EXERCISE — Render the material below as a numbered list, starting at the line that contains "последний at (232, 371): последний" and ending at the line that contains "75: 75 -> 76", with both of those lines included and any blank lines dropped. Leave the pictures out of the list.
......
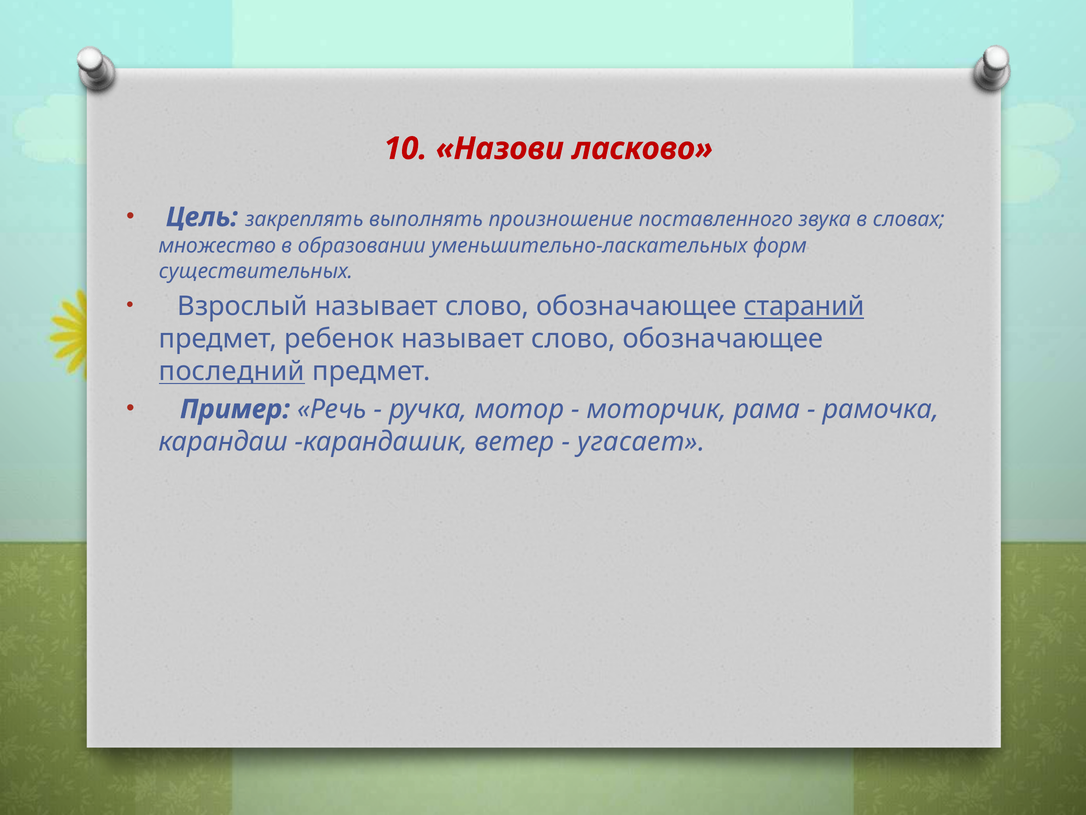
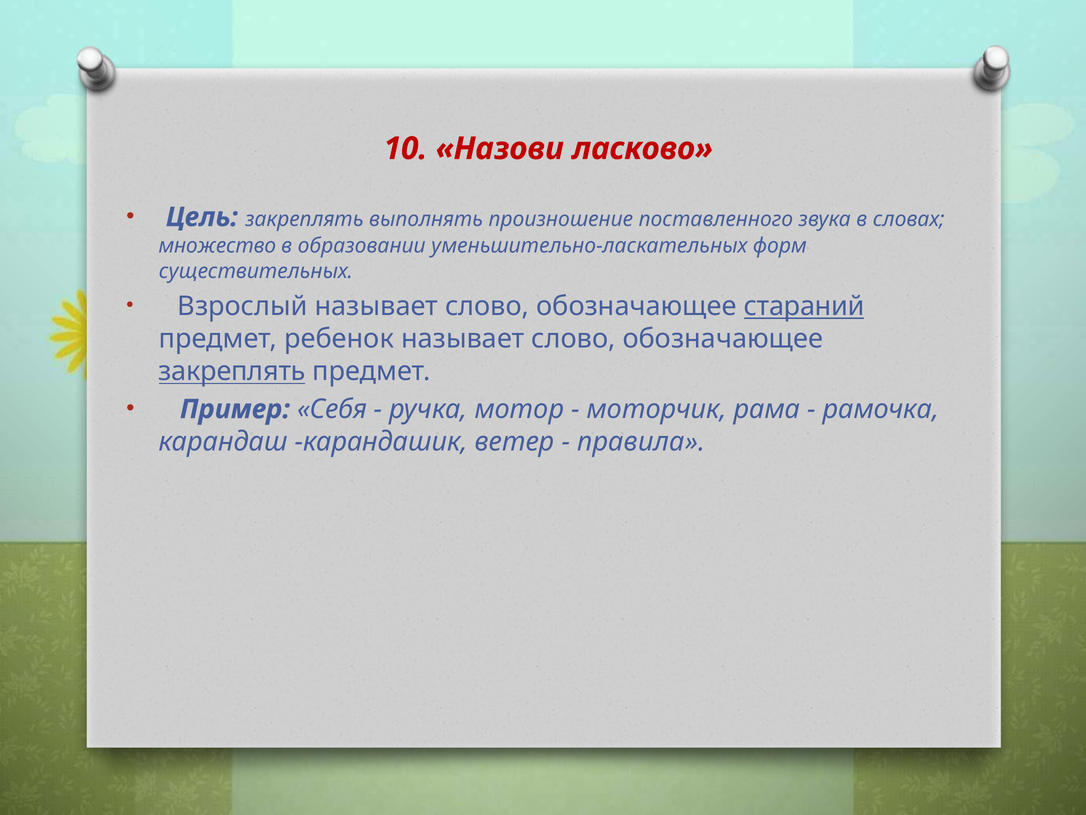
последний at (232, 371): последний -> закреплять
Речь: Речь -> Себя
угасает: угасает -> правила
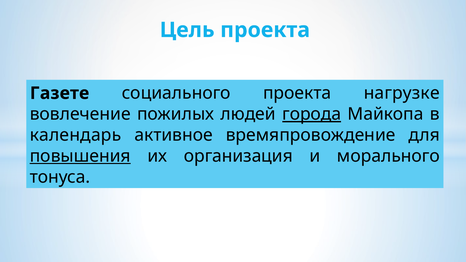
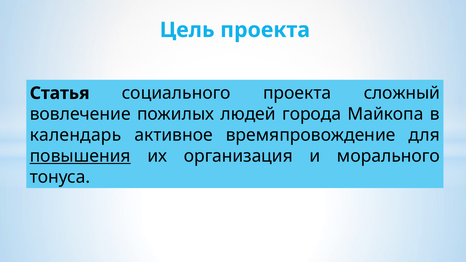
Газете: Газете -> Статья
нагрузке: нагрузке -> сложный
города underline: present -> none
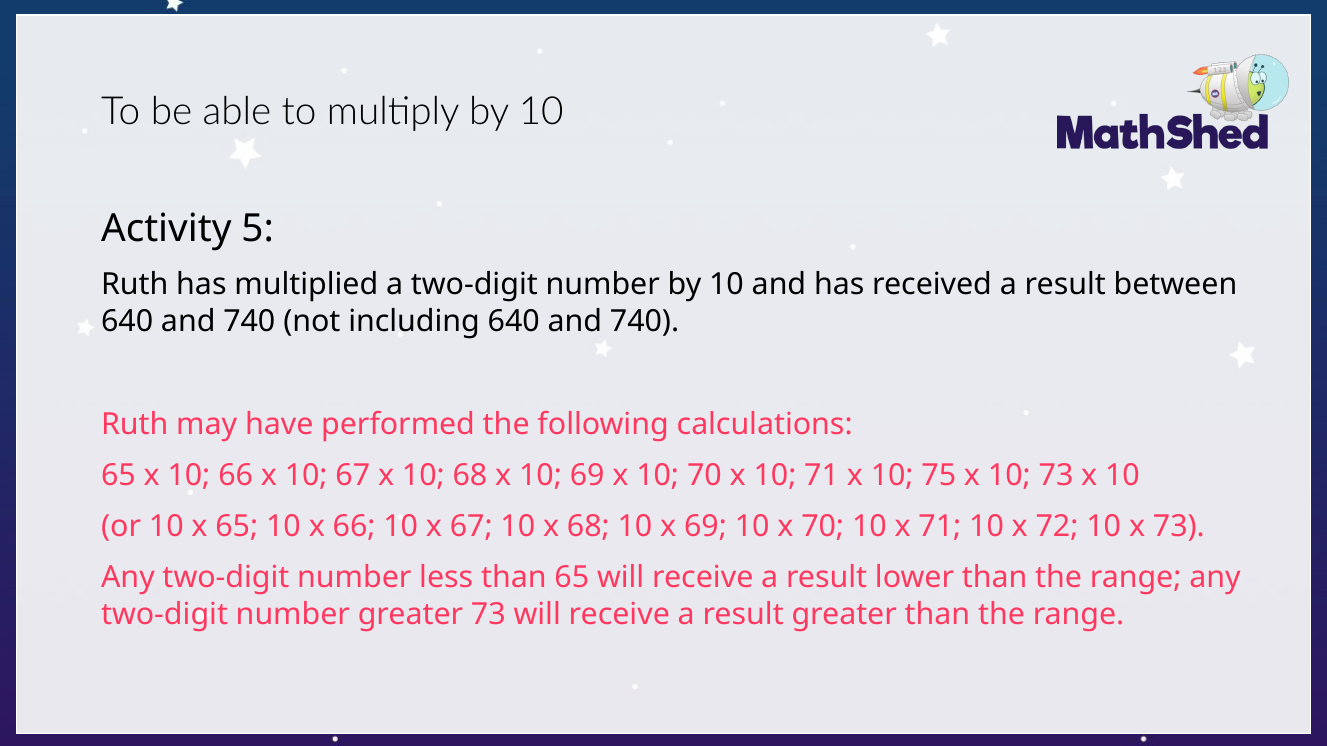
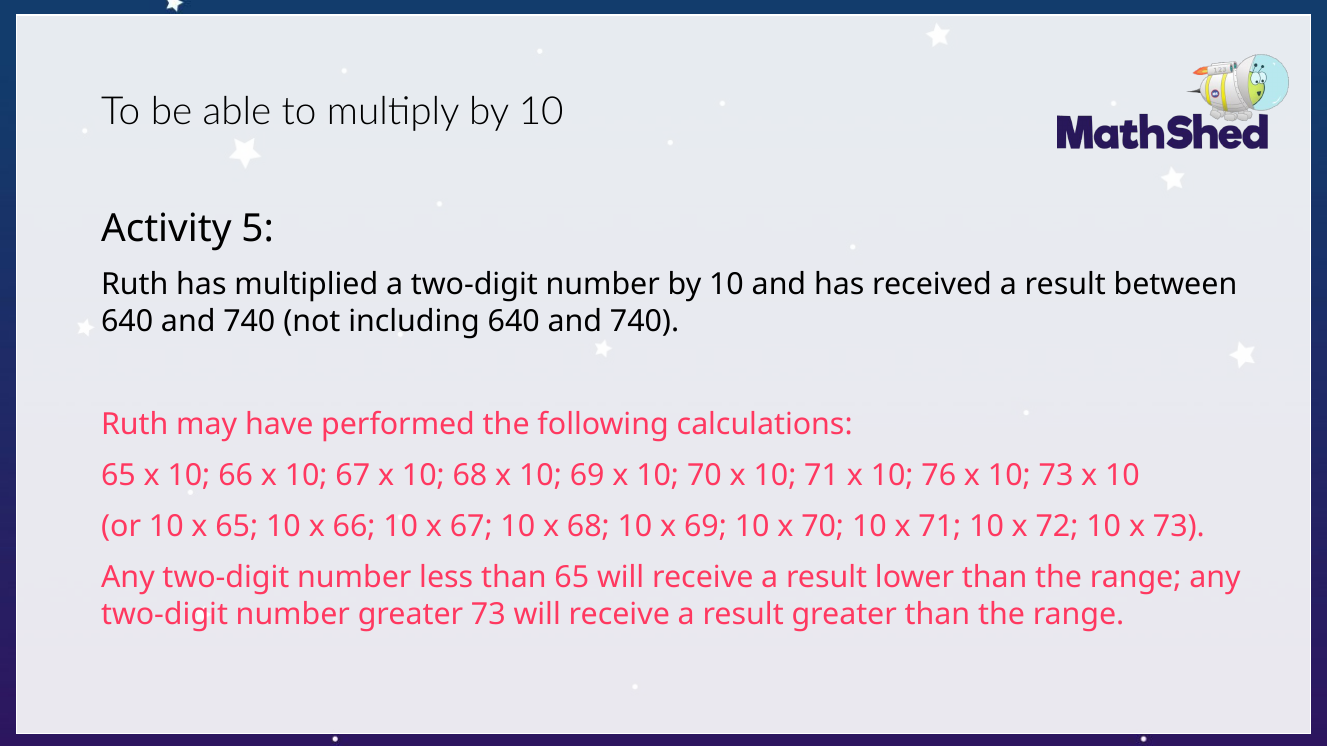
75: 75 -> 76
......
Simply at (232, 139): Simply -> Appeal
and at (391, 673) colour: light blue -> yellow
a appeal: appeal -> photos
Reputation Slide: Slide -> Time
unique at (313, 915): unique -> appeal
......
ANSWER TO THE EXERCISE —
1. последний at (232, 371): последний -> закреплять
2. Речь: Речь -> Себя
3. угасает: угасает -> правила
4. Газете: Газете -> Статья
5. нагрузке: нагрузке -> сложный
6. города underline: present -> none
7. 75: 75 -> 76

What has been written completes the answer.